(What you should do) From the data below, copy each line that includes the word "class".

(Data provided)

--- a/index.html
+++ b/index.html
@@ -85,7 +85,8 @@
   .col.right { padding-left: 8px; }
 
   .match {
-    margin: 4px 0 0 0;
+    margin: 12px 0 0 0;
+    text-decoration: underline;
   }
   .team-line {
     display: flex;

==

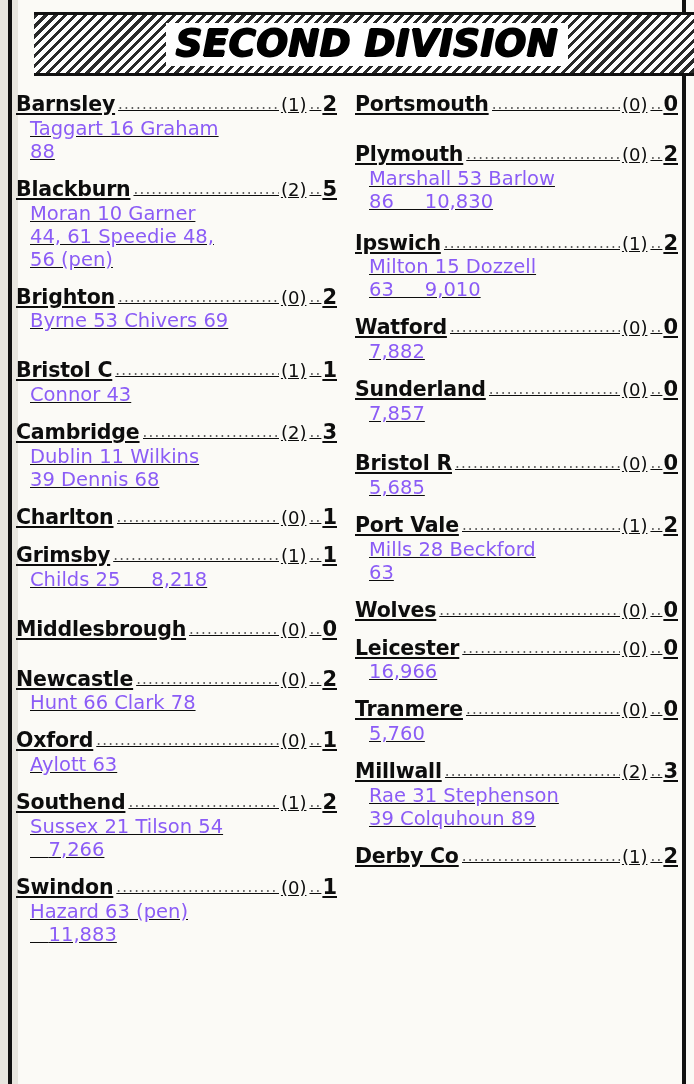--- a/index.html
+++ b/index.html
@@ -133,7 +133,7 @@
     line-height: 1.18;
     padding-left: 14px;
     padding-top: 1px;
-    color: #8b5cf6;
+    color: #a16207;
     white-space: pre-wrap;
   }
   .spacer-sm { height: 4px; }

==

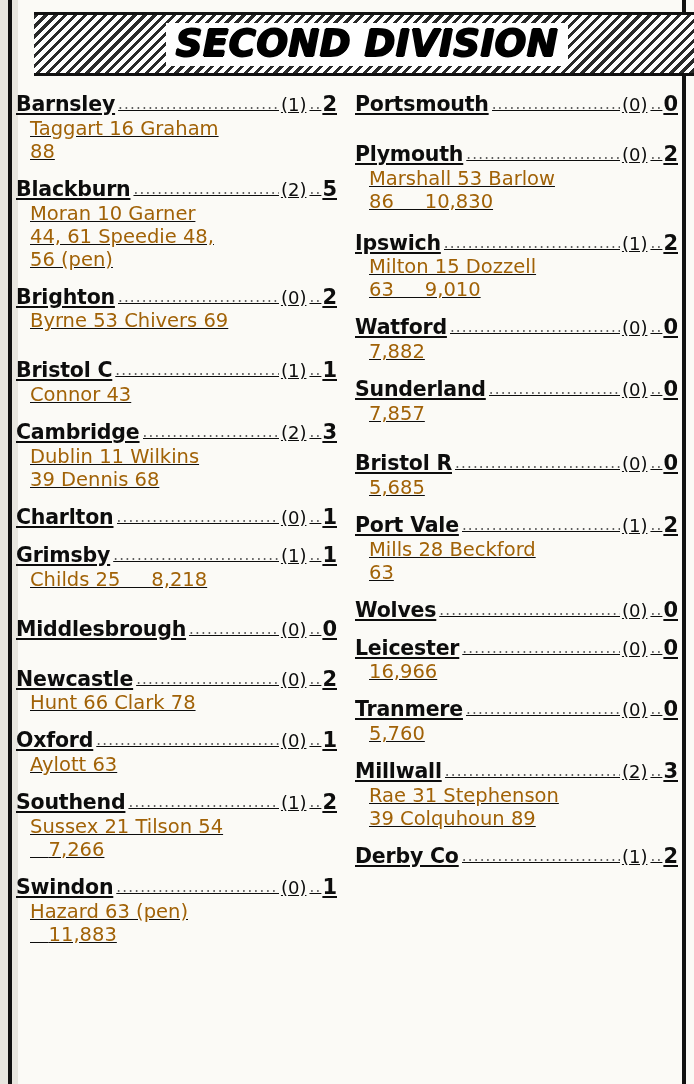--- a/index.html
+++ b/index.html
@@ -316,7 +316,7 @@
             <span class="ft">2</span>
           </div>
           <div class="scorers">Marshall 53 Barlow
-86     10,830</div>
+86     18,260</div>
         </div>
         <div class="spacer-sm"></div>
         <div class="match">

(Solved problem)
             <span class="ft">2</span>
           <div class="scorers">Marshall 53 Barlow
         <div class="spacer-sm"></div>
         <div class="match">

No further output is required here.